A more complicated tale is told in ‘Karma’, the story of Radha, a very poor girl forced to marry her dying sister’s aged husband, which she does stoically, while dreaming of the young milkman at home, who had once stolen her heart! ‘Visitors’ Hour’ is about revenge. A deserted daughter wreaks vengeance on her father by manoeuvring him to pay for her and her brother’s education. Unusual, in the sense she does not throw the proffered money back on his face as recommended by her friend, but inveigles him for more.

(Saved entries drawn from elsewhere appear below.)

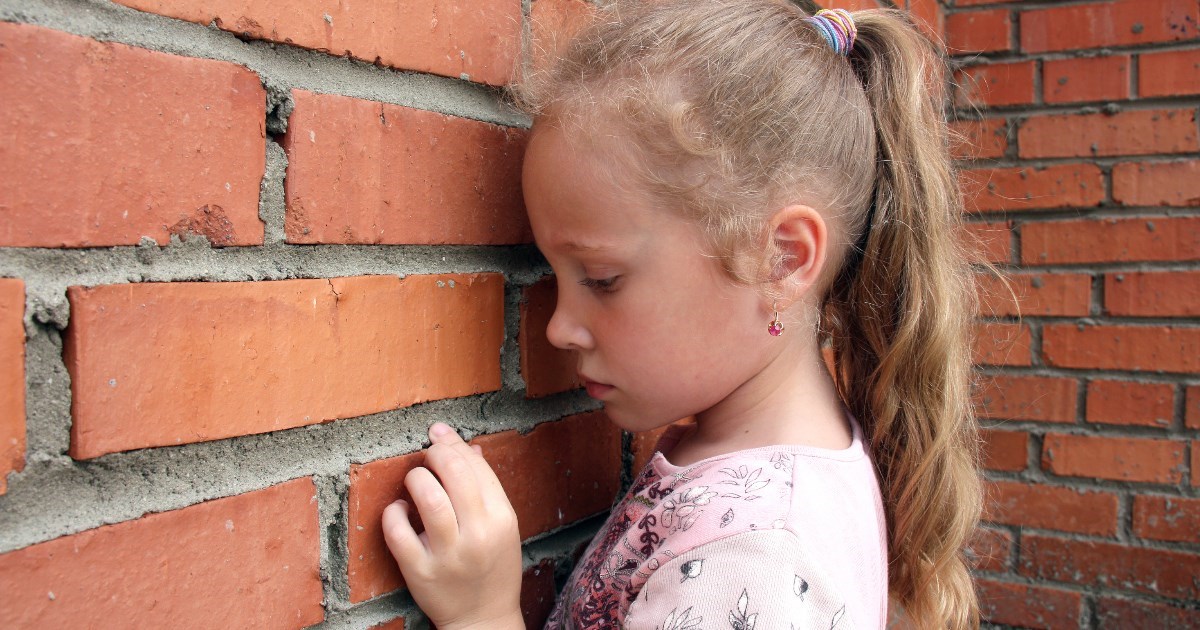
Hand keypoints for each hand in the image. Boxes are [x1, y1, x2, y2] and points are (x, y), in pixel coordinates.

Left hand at [382, 423, 524, 629]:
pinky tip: (398, 509)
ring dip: (415, 478)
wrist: (483, 618)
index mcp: (501, 519)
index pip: (477, 467)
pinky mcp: (420, 572)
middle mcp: (477, 535)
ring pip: (427, 498)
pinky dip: (393, 513)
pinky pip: (398, 532)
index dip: (453, 443)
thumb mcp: (501, 526)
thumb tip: (468, 448)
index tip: (438, 434)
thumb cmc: (492, 566)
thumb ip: (486, 487)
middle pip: (454, 473)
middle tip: (427, 455)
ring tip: (414, 480)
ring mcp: (448, 555)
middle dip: (435, 454)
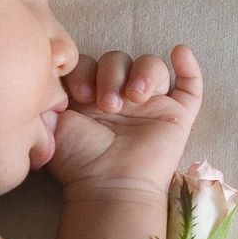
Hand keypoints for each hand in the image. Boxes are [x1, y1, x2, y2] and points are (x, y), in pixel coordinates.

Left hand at [45, 44, 202, 198]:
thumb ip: (48, 100)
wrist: (109, 185)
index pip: (89, 63)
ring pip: (151, 65)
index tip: (80, 94)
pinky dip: (189, 66)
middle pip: (119, 59)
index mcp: (90, 96)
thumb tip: (46, 80)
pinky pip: (190, 85)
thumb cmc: (79, 161)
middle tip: (107, 104)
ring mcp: (151, 104)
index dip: (84, 70)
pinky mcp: (177, 115)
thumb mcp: (53, 125)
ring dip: (143, 72)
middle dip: (111, 74)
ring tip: (135, 97)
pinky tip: (180, 53)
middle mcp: (120, 95)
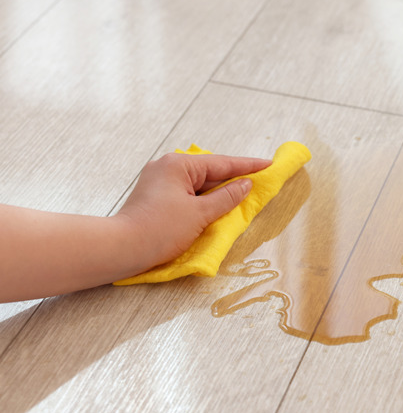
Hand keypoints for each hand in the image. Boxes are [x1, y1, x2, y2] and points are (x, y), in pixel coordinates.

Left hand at [116, 152, 271, 270]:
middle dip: (234, 178)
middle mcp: (167, 166)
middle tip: (260, 180)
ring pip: (199, 183)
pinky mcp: (156, 196)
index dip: (248, 166)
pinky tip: (218, 204)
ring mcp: (160, 181)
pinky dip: (205, 198)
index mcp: (178, 164)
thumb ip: (227, 197)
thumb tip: (245, 185)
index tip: (269, 164)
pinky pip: (189, 192)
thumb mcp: (201, 213)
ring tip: (244, 193)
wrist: (123, 248)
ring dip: (219, 190)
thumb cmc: (160, 229)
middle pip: (210, 171)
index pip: (222, 163)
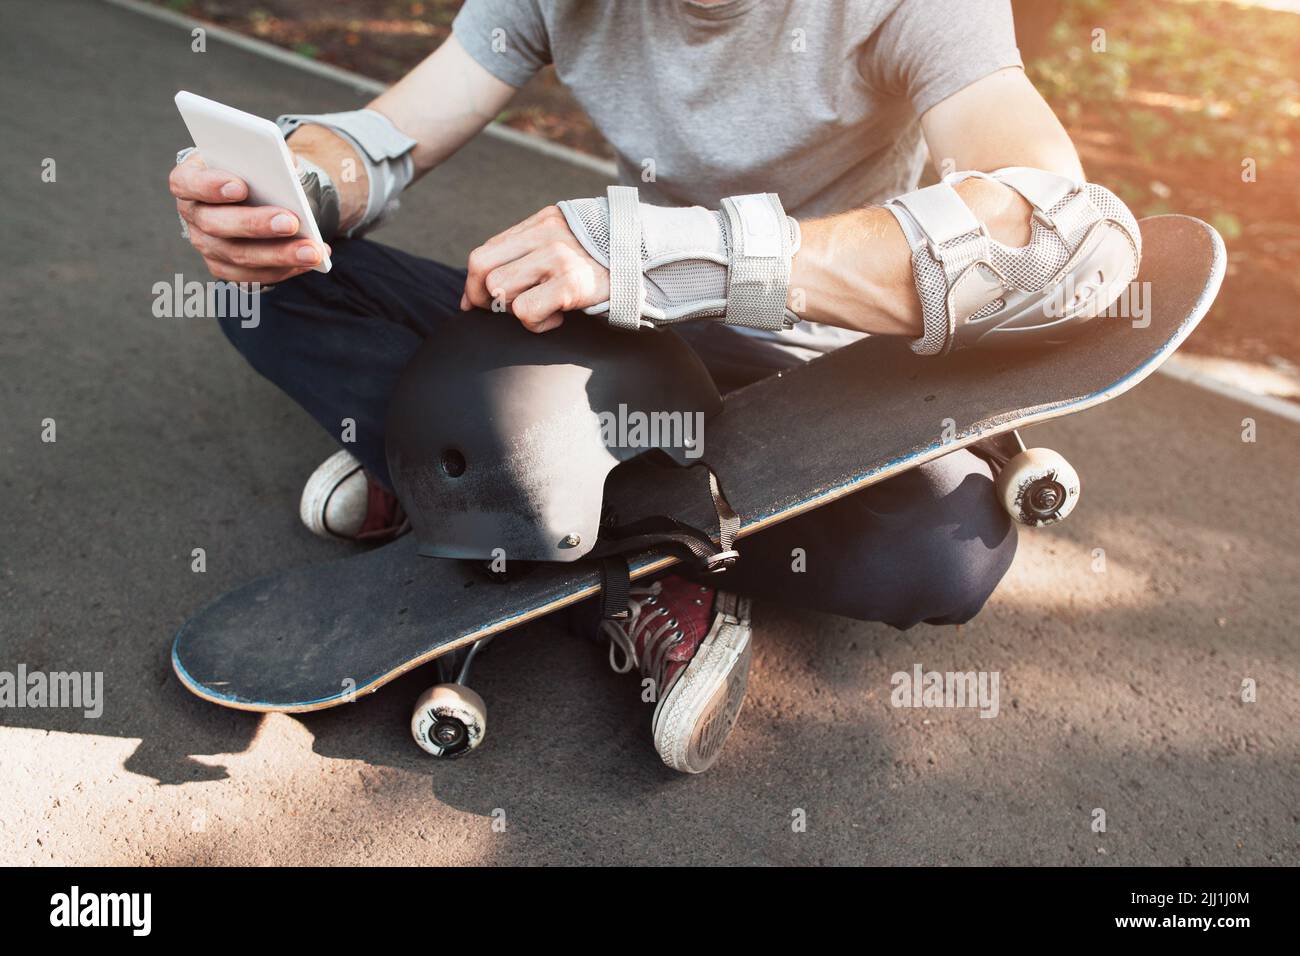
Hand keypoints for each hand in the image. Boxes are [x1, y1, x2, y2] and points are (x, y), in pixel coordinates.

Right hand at [169, 150, 330, 283]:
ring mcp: (207, 246)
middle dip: (256, 224)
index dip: (210, 185)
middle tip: (291, 222)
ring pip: (240, 256)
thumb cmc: (253, 171)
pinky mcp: (225, 268)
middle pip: (216, 225)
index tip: (240, 186)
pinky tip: (310, 260)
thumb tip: (289, 167)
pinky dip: (285, 268)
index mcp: (189, 180)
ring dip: (280, 254)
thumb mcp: (256, 155)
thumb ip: (266, 156)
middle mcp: (193, 216)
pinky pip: (254, 276)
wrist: (257, 196)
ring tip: (313, 251)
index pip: (187, 183)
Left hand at [461, 205, 608, 332]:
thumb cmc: (612, 262)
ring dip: (515, 310)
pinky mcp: (571, 283)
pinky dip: (536, 323)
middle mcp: (547, 234)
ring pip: (500, 289)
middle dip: (483, 298)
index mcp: (544, 221)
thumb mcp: (572, 241)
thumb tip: (481, 289)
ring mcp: (558, 257)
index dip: (473, 283)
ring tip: (543, 311)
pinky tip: (557, 318)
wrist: (659, 265)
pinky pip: (525, 311)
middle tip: (502, 314)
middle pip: (482, 268)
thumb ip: (533, 252)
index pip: (485, 251)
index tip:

The tales are different in theme and treatment. But psychologically, they are all believable. The dignified older lady who leaves her daughter’s house quietly without any fuss; the spurned daughter who squeezes the maximum out of her guilt-ridden father; the jealousy and anger of the phalanx of friends; the obstetrician obsessed with her babies to the exclusion of everything else and so on—all subtle, all underplayed, all effective.
The language is good. There are some effective descriptions:
‘Her sagging cheeks were powdered more carefully than usual, her grey curls seemed cast in iron, and her bifocals had an implacable glint…’ (p. 50)
‘On those smooth, soft evenings when they sat outside, faintly curtained by the darkness, a little befuddled by the chilly, overly sweet scent of the raat ki rani, the lights from that hill had twinkled a secret, alluring message at her’
There are many such passages, but at times the language gets weighed down by words. The author should guard against it in future.
Meera Rajagopalan has a PhD in English Literature from the University of Bombay. She is a freelance editor and translator.